* [DIRECTIONS]:
From the records below, print only the part that opens with the line containing "[190,928,229,941] galico ->" and closes with the line containing "[713,559,765,573] 2009). ->"; omit the pictures.

* [DATA UNDER STUDY]:

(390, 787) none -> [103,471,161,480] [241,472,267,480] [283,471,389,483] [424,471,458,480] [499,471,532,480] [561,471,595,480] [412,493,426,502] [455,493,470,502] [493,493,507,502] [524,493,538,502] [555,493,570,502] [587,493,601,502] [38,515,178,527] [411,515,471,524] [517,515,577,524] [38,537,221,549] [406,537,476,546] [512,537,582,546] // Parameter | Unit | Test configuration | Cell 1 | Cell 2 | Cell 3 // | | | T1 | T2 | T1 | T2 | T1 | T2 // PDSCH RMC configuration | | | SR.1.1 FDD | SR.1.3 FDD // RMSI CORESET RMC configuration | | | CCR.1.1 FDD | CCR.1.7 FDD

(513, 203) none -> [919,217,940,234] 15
...
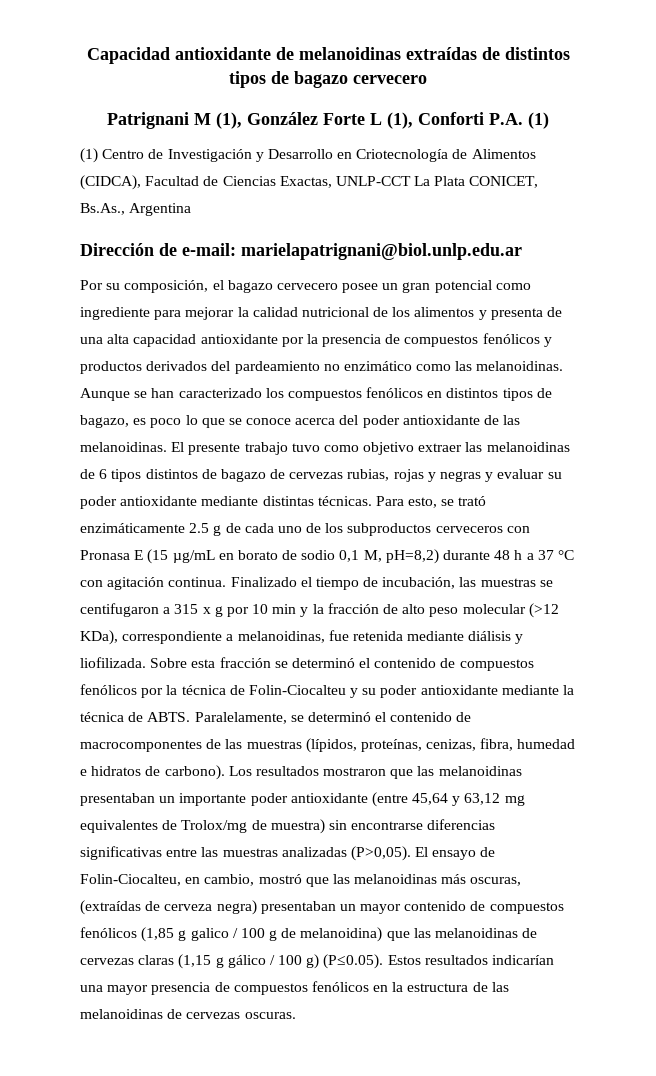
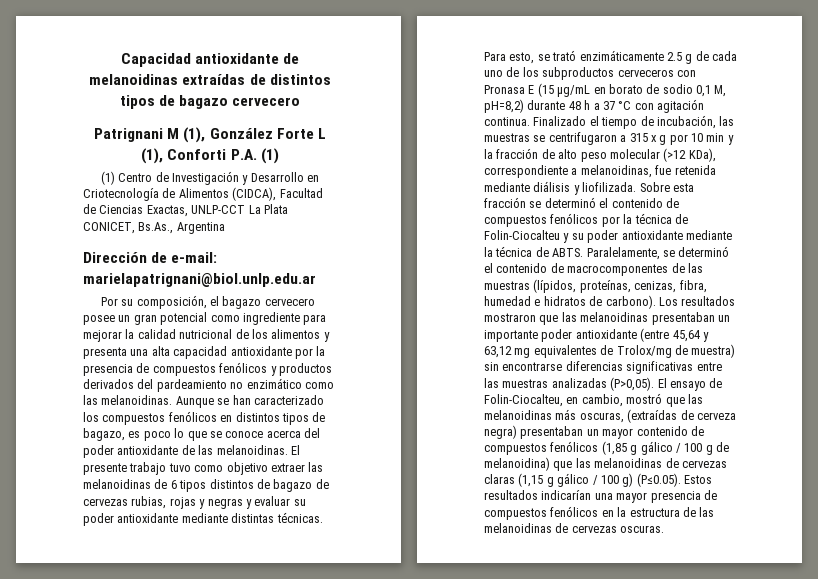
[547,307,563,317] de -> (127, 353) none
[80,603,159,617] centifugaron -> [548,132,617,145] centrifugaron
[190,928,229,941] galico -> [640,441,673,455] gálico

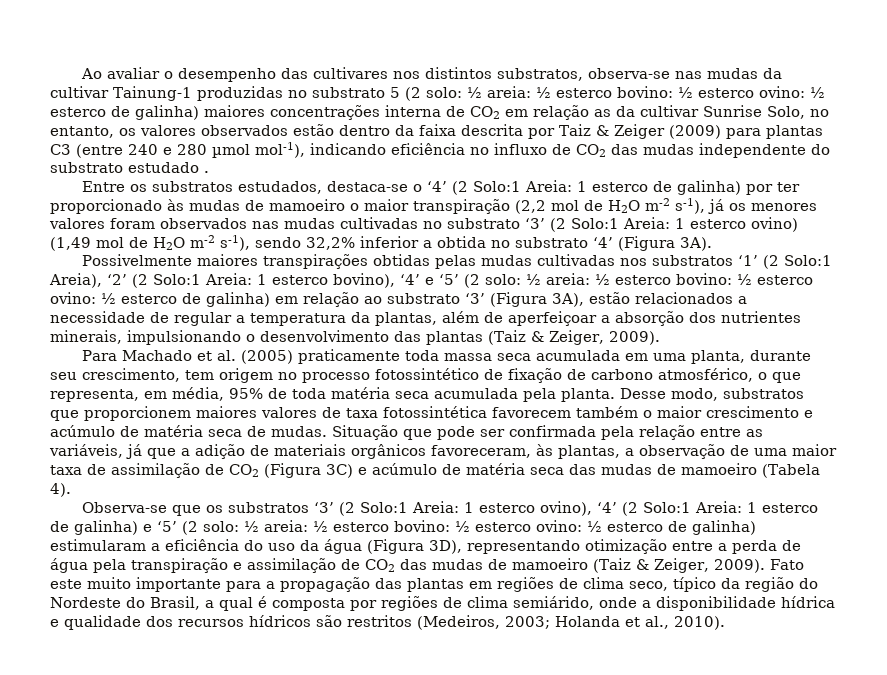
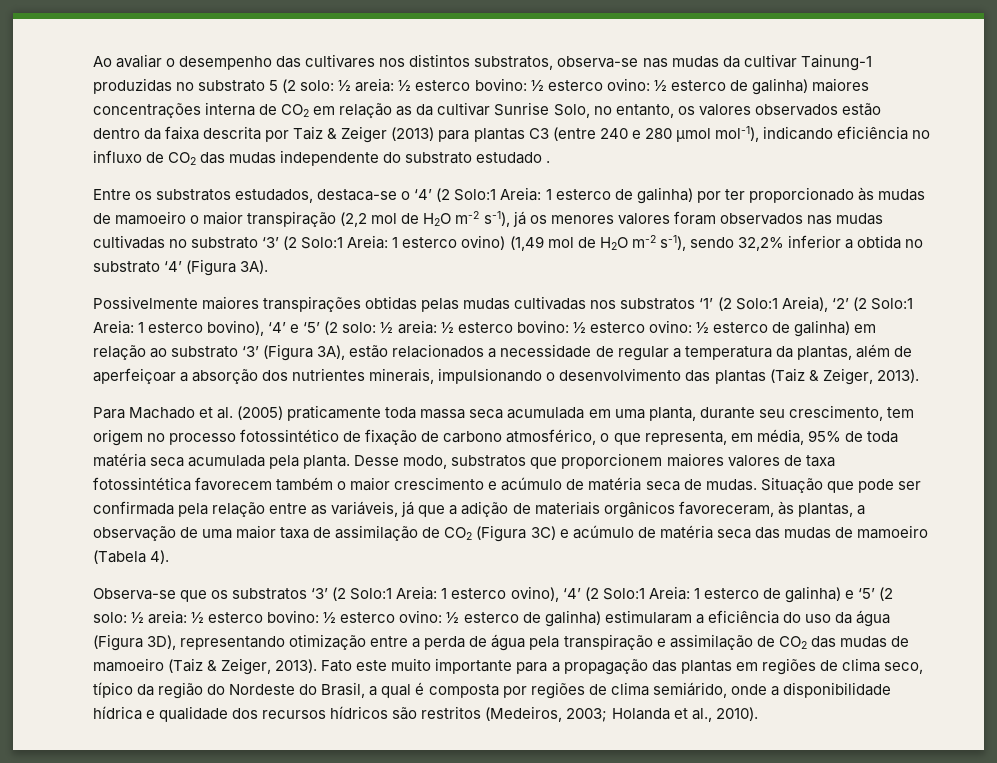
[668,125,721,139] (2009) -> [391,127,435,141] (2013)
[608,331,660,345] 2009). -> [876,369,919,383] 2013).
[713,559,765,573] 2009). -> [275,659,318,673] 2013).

* [PROBLEM SOLUTION]:
[190,928,229,941] galico -> [640,441,673,455] gálico

[668,125,721,139] (2009) -> [391,127,435,141] (2013)
[608,331,660,345] 2009). -> [876,369,919,383] 2013).
[713,559,765,573] 2009). -> [275,659,318,673] 2013).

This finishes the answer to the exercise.